In welchem Jahr weigerte sich die Sowjetunion laut dem Textauszug, elementare Informationen über ihre Besatzungszone in Deutschland bekanntzugeben?

#### Textauszug
═══
Auf den Außenministerkonferenzen nach dem Krieg legte die Sowjetunion den Hauptakzent auf Verfahrensfragen wie die Reihenfolge der Punkte der Tagesordnung und blockierte die Vorschläge des Westens, während gleichzeitig in Moskau ausgebildete Kommunisten mit der sowjetischen Armee im Rücken in Rumänien, Bulgarien, Ungarn, Albanien, in der Tschechoslowakei, in Polen und Ostdeutschland die Macht an sich rissen. Im Jahre 1947 weigerte sich die Sowjetunion in Moskau, elementare Informationen über ihre Besatzungszone in Deutschland bekanntzugeben, was den später als richtig erwiesenen Verdacht aufkommen ließ, daß aus großen Gebieten praktisch alles, was nicht niet- und nagelfest war, nach der UdSSR geschafft wurde. Diese Tatsachen erleichtern das Verständnis für die mangelnde Bereitwilligkeit der Sowjetbehörden, an der Schaffung einer ausgewogenen Wirtschaft in Deutschland, auf die man sich in Potsdam geeinigt hatte, mitzuwirken. Dies war ein äußerst ernster Rückschlag für den Aufbau in Europa und die Entwicklung einer wenn auch auf ein Mindestmaß beschränkten selbstgenügsamen Wirtschaft in Deutschland.

Das Schicksal der osteuropäischen Länder, die unter dem Druck der auf ihrem Gebiet oder in ihrer Nachbarschaft stationierten sowjetischen Streitkräfte zu Satellitenstaaten wurden, zeigt die Diskrepanz zwischen den Zusagen der Sowjetunion von Jalta und ihren späteren Handlungen.

Die Vereinigten Staaten konnten nicht umhin, dieses sowjetische Verhalten trotz aller gegenteiligen Versprechungen und Erklärungen als Zeichen der tatsächlichen Politik der UdSSR zu deuten. Die sowjetische Mißachtung feierlicher Abkommen und anerkannter Grundsätze erstickte das Wohlwollen, das das amerikanische Volk für die UdSSR empfunden hatte, und überzeugte sämtliche Regierungen im Westen von der Notwendigkeit, Verteidigungsvorkehrungen gegen die Bedrohung durch weitere sowjetische Expansionsversuche zu treffen.
═══
#### Material
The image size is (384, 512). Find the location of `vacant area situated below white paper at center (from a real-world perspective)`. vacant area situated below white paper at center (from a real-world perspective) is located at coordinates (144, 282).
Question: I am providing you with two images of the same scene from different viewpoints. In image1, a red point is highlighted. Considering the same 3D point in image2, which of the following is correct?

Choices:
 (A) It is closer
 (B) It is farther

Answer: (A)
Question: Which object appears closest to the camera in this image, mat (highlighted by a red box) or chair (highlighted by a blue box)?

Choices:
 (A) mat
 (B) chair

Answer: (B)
═══
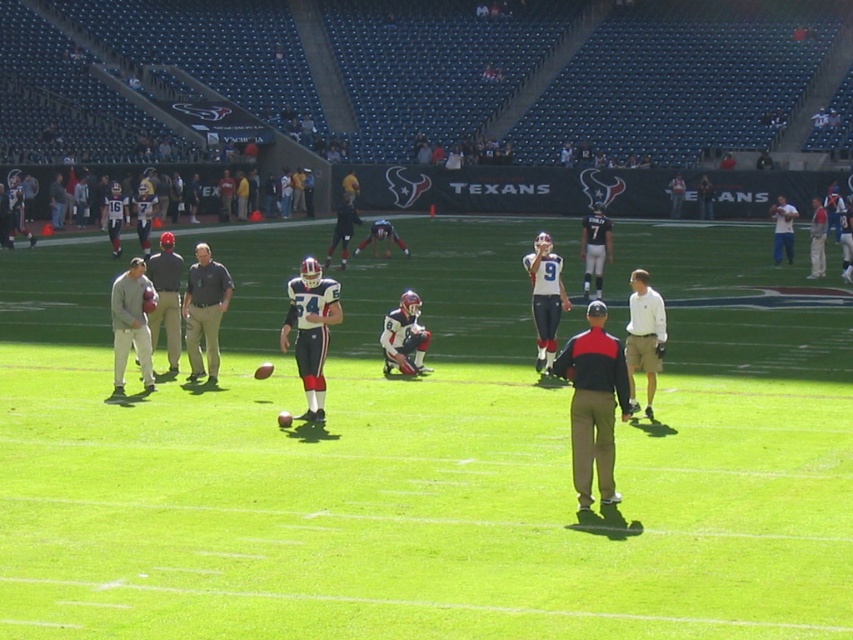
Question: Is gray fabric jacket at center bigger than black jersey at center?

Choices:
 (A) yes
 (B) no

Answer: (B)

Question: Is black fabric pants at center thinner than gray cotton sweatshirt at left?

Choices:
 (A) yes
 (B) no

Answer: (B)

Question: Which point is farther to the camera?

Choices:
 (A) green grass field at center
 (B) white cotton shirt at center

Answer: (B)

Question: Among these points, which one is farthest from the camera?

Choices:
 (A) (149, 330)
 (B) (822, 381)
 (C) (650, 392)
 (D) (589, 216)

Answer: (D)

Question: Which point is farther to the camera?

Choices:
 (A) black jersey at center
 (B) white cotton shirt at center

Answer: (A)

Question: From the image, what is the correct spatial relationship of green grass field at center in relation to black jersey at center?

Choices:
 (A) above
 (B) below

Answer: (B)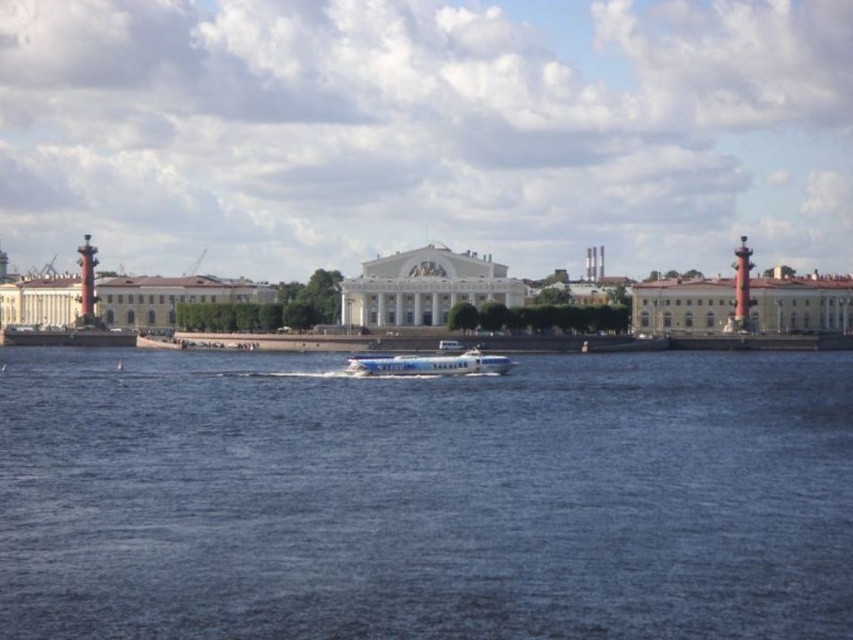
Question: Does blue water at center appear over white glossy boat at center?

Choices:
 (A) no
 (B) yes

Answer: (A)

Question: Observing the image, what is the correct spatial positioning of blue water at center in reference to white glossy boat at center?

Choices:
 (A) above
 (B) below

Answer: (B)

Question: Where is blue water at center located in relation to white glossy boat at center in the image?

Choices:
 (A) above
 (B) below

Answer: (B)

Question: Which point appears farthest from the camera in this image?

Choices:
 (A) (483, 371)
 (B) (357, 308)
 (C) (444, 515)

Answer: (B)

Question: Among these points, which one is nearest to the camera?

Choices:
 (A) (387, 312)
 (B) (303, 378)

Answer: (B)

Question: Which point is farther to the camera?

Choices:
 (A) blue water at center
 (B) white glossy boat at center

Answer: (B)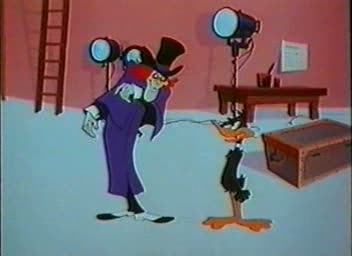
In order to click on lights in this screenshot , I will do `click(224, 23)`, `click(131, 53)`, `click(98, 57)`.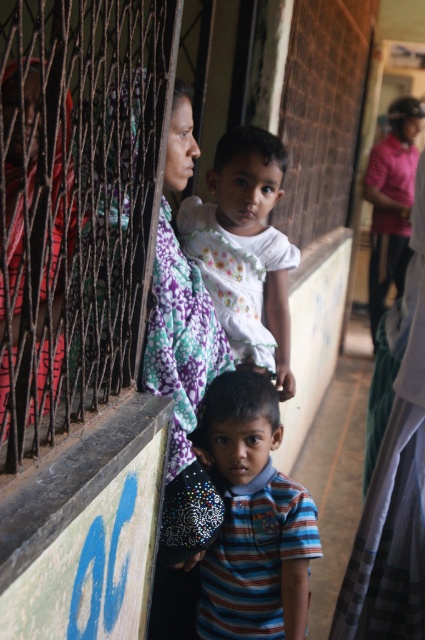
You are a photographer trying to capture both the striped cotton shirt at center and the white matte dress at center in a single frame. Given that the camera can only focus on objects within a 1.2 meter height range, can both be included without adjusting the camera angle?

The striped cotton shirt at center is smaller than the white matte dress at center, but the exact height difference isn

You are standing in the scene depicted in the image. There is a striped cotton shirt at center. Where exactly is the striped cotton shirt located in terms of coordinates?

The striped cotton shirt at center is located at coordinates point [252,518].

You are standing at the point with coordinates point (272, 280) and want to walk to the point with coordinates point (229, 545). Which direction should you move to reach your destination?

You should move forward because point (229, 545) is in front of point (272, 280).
═══
#### Lösung
Im Jahr 1947.